Savage Joplin tornado exposed lead contamination
The twister tore apart structures that contained lead and disrupted soil on property built atop of old lead mines.
Thu, Oct 27, 2011 at 05:03 PM
LEAD: Much of Joplin is built on old mine sites. Lead testing has for years been required prior to building projects, but the cost in the wake of the tornado exceeds the means of most residents (Photo: ZUMA Press)
KANSAS CITY, Mo. - The city of Joplin is asking the federal government to help clean up lead contamination on about 1,500 properties damaged in the savage May 22 tornado.
The twister tore apart structures that contained lead and disrupted soil on property built atop of old lead mines, Joplin city officials said in a letter to the Environmental Protection Agency.
Cleanup will cost an estimated $5,000 per property or roughly $7.5 million, said Mayor Mike Woolston and City Manager Mark Rohr in a letter early this month to EPA Regional Administrator Karl Brooks in Kansas City.
EPA spokesman David Bryan said Thursday that the agency is preparing a response and will work with the city to identify lead-contaminated sites and develop a cleanup plan.
"The agreement will include some type of funding mechanism," Bryan said.
The EF-5 tornado destroyed some 9,000 homes and other buildings in Joplin and took 162 lives.
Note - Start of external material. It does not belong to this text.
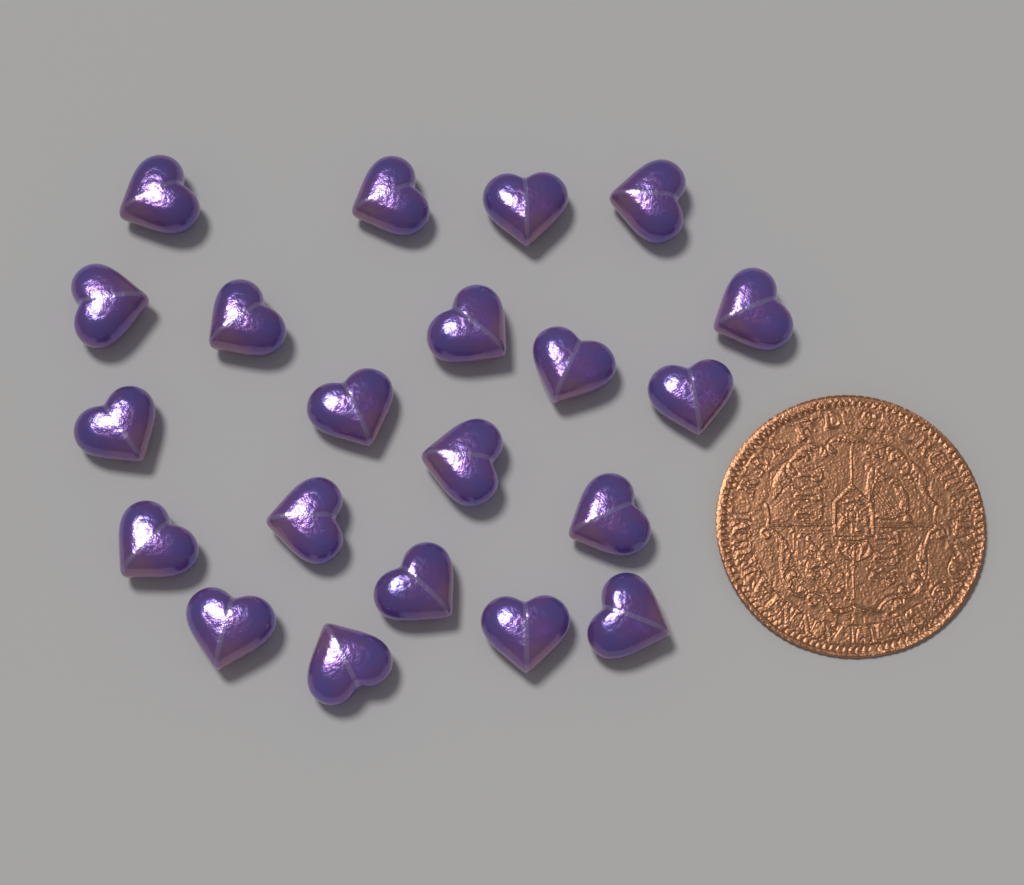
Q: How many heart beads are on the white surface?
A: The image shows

Some of the destroyed structures had basements, crawl spaces or slabs made of materials that included lead chat, used before its health risks were known, city officials said.
Much of Joplin is built on old mine sites. The EPA waged a cleanup effort in the early 1990s because of soils contaminated by lead and cadmium. Lead testing has for years been required prior to building projects, but the cost in the wake of the tornado exceeds the means of most residents, the city officials said.
"High lead levels in the disrupted soil potentially represent a significant liability issue for Joplin and a safety hazard for our community as well as a possible impediment to our rebuilding efforts...." Woolston and Rohr wrote.
The Jasper County Health Department recently tested a sampling of 43 properties for lead and cadmium in the affected area and found that 19 of them were in need of some level of remediation, documents show.